Exercise input:

________________________

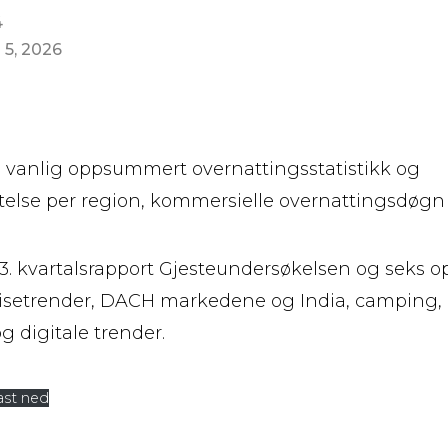
4
 5, 2026
 vanlig oppsummert overnattingsstatistikk og
telse per region, kommersielle overnattingsdøgn
u 3. kvartalsrapport Gjesteundersøkelsen og seks
isetrender, DACH markedene og India, camping, r
g digitale trender.
ast ned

________________________

Task details:
Leave the pictures out and reproduce every record above exactly.

Exercise answer:
4
 5, 2026
 vanlig oppsummert overnattingsstatistikk og
telse per region, kommersielle overnattingsdøgn
u 3. kvartalsrapport Gjesteundersøkelsen og seks
isetrender, DACH markedene og India, camping, r
g digitale trender.
ast ned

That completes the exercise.